En cette année 2024, le très actif chef estonien Paavo Järvi a célébré ses vingt ans de direction artistique à la tête de la Deutsche Kammerphilharmonie de Brême avec un projet autour des symphonies londoniennes de Haydn dont un premier volume avait fait l’objet de réserves. Voici le second volume de la série, qui propose quatre autres partitions.
Paavo Järvi estime que l’interprétation de Haydn devait se situer dans un juste milieu, entre versions historiques informées et formations traditionnelles. C’est cette optique du « juste milieu » qu’il adopte pour son approche, rodée avec ses musiciens brêmois par plusieurs concerts, avant passage par le studio. Le programme est divisé en deux parties : symphonies 94 et 99 sur le premier disque, 95 et 98 sur le second, ce qui donne un minutage plutôt chiche, de moins de cinquante minutes à chaque fois. Mais ce n’est pas sur la quantité que l’on soupèse un résultat ; c’est plutôt sa qualité que l’on examine. De ce côté, rien ne vient troubler l’écoute : l’esthétique et l’éloquence sont là, les pupitres brêmois sont à la hauteur du projet, le tout est bien exécuté. Et l’on évite l’ennui dont notre confrère se plaignait dans sa critique des symphonies 101 et 103. À chaque instant ? Pas tout à fait, à vrai dire, car, selon les partitions, on adhère de façon inégale.

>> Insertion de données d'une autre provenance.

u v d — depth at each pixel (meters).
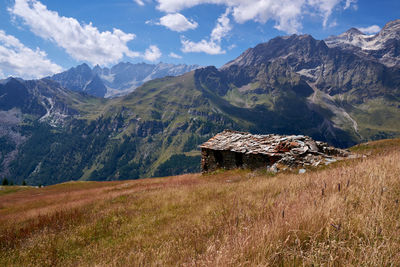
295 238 2.80
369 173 5.28
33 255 6.26
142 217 9.46
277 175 14.82
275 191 8.12
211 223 5.66
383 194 3.67
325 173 8.30
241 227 3.40
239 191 10.53
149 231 7.19
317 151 16.64
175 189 15.79
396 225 2.52
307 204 3.62
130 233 7.31
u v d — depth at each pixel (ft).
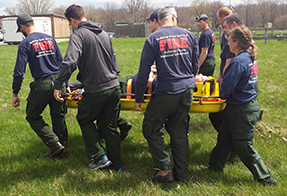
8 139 15.78
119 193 10.28
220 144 11.46
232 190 10.11
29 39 12.44
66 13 11.78
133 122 18.45
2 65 48.78
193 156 13.24
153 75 13.16
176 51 10.43
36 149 14.48
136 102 11.07
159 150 10.72
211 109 12.13
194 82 10.92
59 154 13.33
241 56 10.18
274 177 11.10
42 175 11.84
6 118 19.54
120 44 103.14
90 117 11.68
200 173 11.55
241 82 10.18
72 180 11.23
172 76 10.33
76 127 17.69
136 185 10.64
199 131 16.43
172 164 12.64
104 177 11.44
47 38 12.94
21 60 12.20
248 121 10.25
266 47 73.26
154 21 12.80
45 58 12.62
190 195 9.94
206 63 18.70
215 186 10.41
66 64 10.49
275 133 15.33
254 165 10.50
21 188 10.85
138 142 15.29
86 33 11.09
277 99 21.93
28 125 17.85
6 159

Nous ne reviendrons pas sur la genèse de ces pages archi-connues et largement documentées, par ailleurs très gâtées par la discographie qui contient des merveilles. Rappelons qu’elles ont été composées entre 1791 et 1793 à Londres, sauf la 99e, écrite à Vienne et créée dans la capitale anglaise l’année suivante. Globalement, l’élégance et une certaine dramatisation sont les caractéristiques premières de l’approche järvienne. C’est le cas pour la 94e, surnommée « La Surprise », ou aussi « du coup de timbales » qui, dans l’Andante, était censé « réveiller les dames assoupies au concert ». Après un premier mouvement qui aspire à la grandeur, avec des timbales accrocheuses, cet effet n’est pas bien « méchant » et a même un côté romantique, avec une évidente recherche du beau son. Le Menuet, qui doit être très rapide selon les indications de Haydn, a tendance à boursoufler un peu et à tourner en rond. Cela fait contraste avec la version toute récente de Giovanni Antonini, qui fait partie du 16e volume du « Projet Haydn 2032 », en cours chez Alpha. Chez le Milanais, il y a une vibrante vitalité que ne décline pas Järvi. Par contre, l’Allegro molto final de ce dernier est très réussi.

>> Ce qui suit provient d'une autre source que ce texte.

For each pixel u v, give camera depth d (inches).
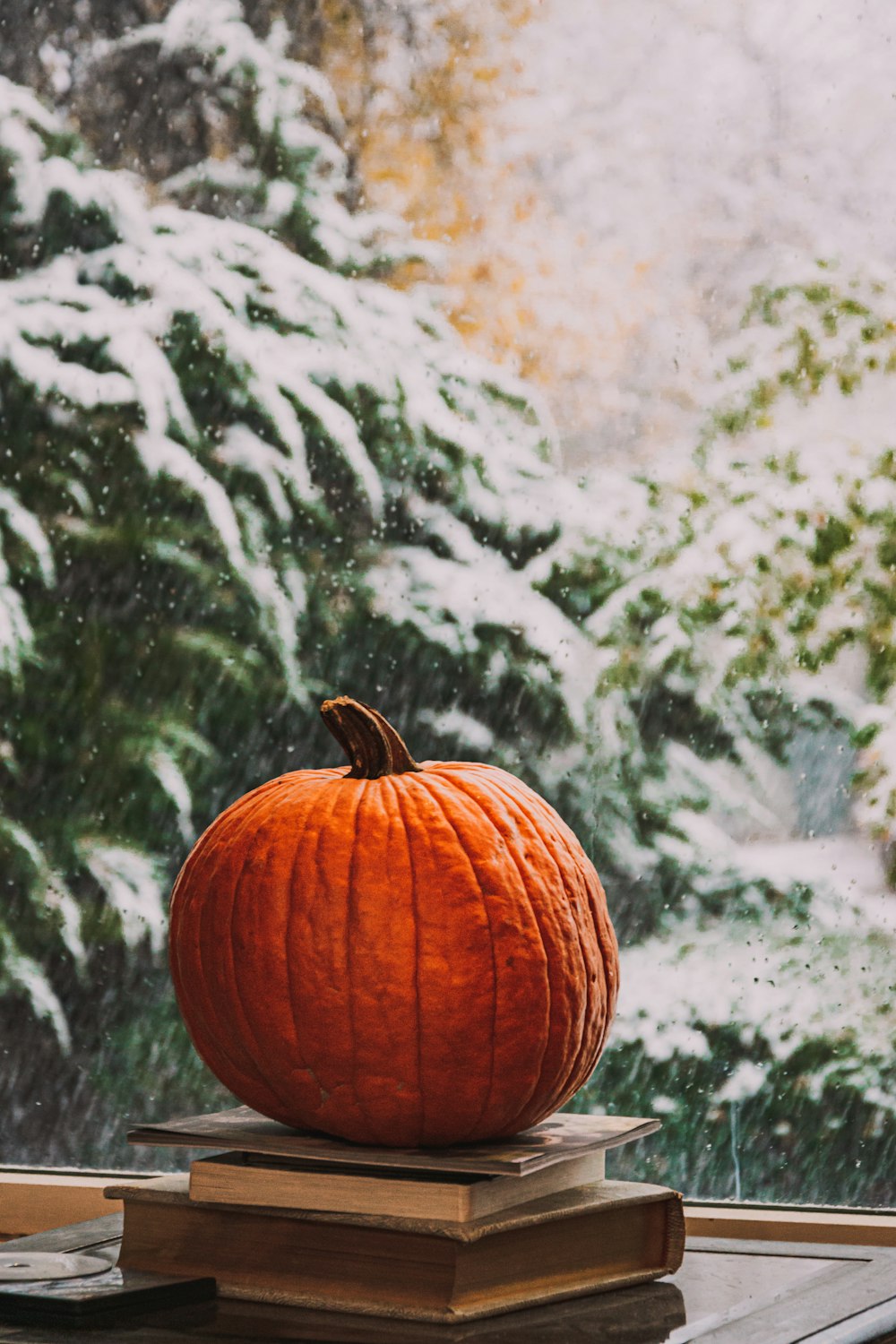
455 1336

On pourrait appliquer aux autres symphonies de ce double album les mêmes constatations : la 95e, qui, contrairement aux trois autres, n’a pas d’introduction lente, apparaît comme la mieux venue de la série, avec son Andante cantabile et son aigu de violoncelle, et malgré cela, une fois encore, un Menuet discutable. Disons-le sans ambages : aucun Menuet des quatre symphonies ne convainc vraiment. La comparaison de celui de la 98e, couplée à la 94e dans l’album Antonioni cité, plaide encore pour l’élan communicatif de ce dernier. La 99e de Järvi est bien charpentée, avec, dans l’orchestration, l’apparition de la clarinette. Ici, le chef imprime au discours une profonde expressivité, en particulier dans un superbe Adagio.
Que conclure ? Le chef estonien semble accorder la préférence à la forme et à son esthétique ; on se découvre réticent devant son interprétation d’un peut-être trop « juste milieu », assez indéfinissable. Dans cet espace revendiqué par Järvi, on se souviendra qu’Antal Doráti, avec sa belle intégrale Decca gravée dans la décennie 1970, se révélait plus heureux et plus spontané. La série des Londoniennes doit encore être complétée par Järvi ; il arrivera peut-être à nous convaincre de sa réelle complicité avec l’univers de Haydn.